# Where is my picture album?



## JohnnyCNote (Apr 28, 2010)

I've been trying to find my picture album but it says that I need to create one, as if I never have before. Oddly, the pictures I uploaded are still available, as they show up on several of my old messages.

Did I miss something when the forum software was changed? I haven't been on all that often, but I do like to use the hosting feature.

What gives?


----------



## MaxOfMetal (Apr 28, 2010)

Apparently the hosting feature went a little wacky when some of the forum changes were made recently. 

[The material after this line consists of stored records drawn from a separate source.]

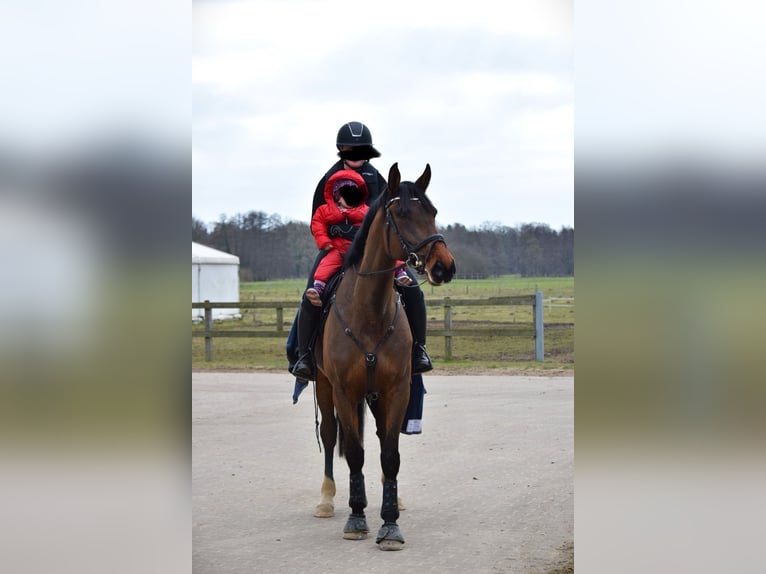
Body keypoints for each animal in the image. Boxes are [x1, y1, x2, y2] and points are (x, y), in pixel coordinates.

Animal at [311, 162, 456, 550]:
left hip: (375, 394)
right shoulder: (345, 392)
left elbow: (390, 454)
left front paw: (389, 523)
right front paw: (356, 517)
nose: (444, 267)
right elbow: (354, 453)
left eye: (433, 211)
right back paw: (327, 498)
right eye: (402, 214)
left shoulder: (397, 389)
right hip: (324, 386)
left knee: (376, 437)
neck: (369, 310)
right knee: (330, 435)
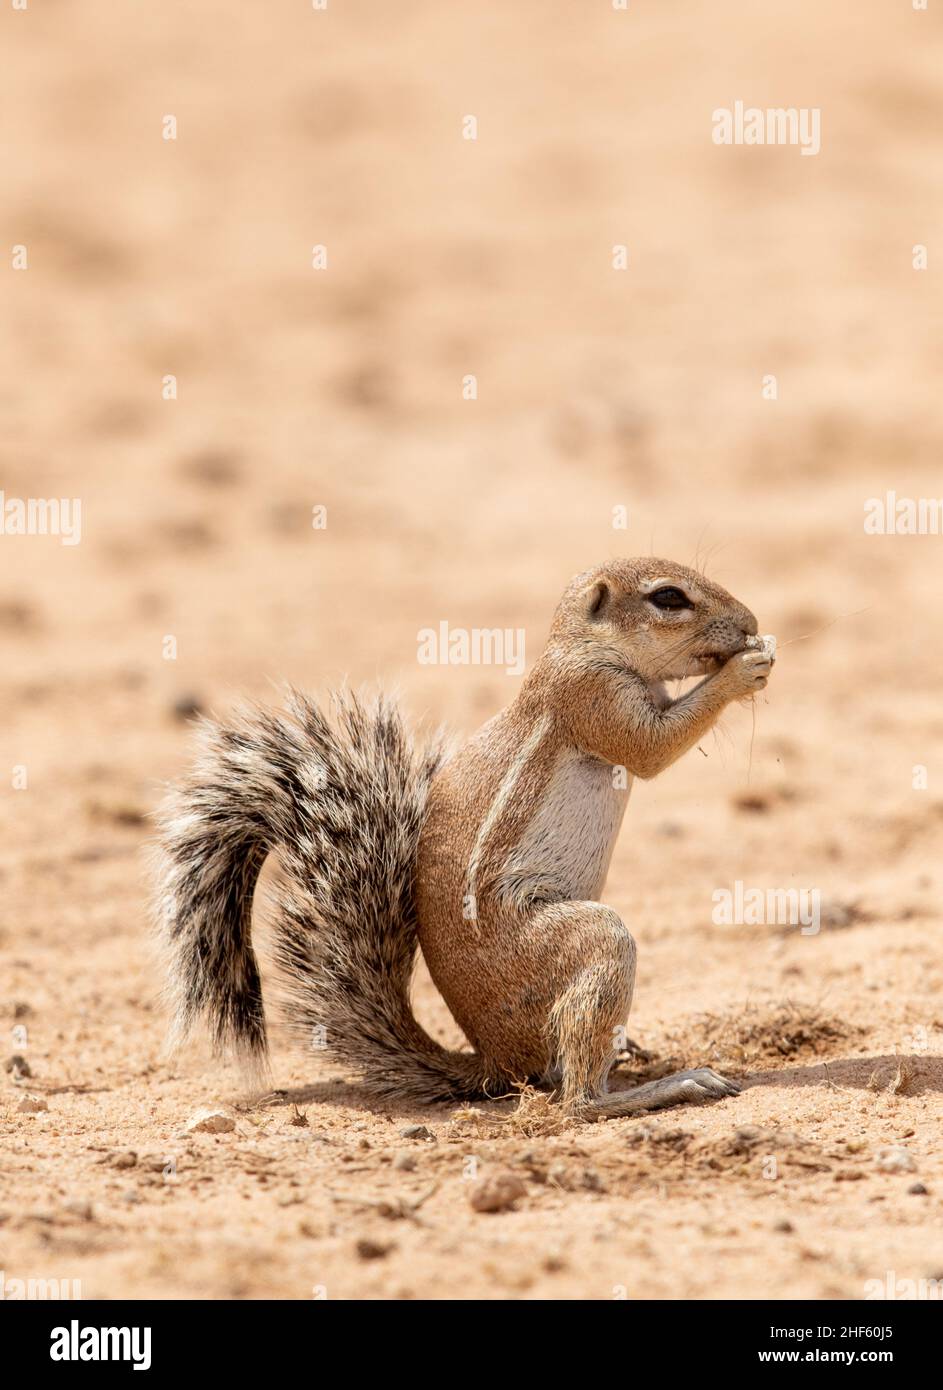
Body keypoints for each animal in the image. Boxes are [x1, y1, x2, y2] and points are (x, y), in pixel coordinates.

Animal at [157, 553, 773, 1117]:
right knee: (577, 1101)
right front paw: (745, 669)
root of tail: (493, 1059)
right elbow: (650, 746)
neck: (581, 647)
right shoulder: (594, 695)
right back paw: (669, 1086)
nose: (750, 620)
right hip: (591, 940)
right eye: (668, 597)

Sorry, I can't really explain it further, as I'm not 100% sure what happened. Check the thread called "Updates".


----------



## JohnnyCNote (Apr 28, 2010)

Thanks for the reply!



> Check the thread called "Updates".



I checked it out but it didn't say much. I did a search for Image Host but didn't find anything relevant. I wonder if anyone can provide a work-around . . .


----------



## DDDorian (Apr 29, 2010)

The image-host/upload manager has been faulty for ages and I don't doubt that the latest upgrades have probably neutered them even further. My guess is that you're shit out of luck, but if you do manage to work something out, let us all know.


----------



## JohnnyCNote (Apr 29, 2010)

Okay, if I happen to stumble across something that works, I'll let youse know . . .


----------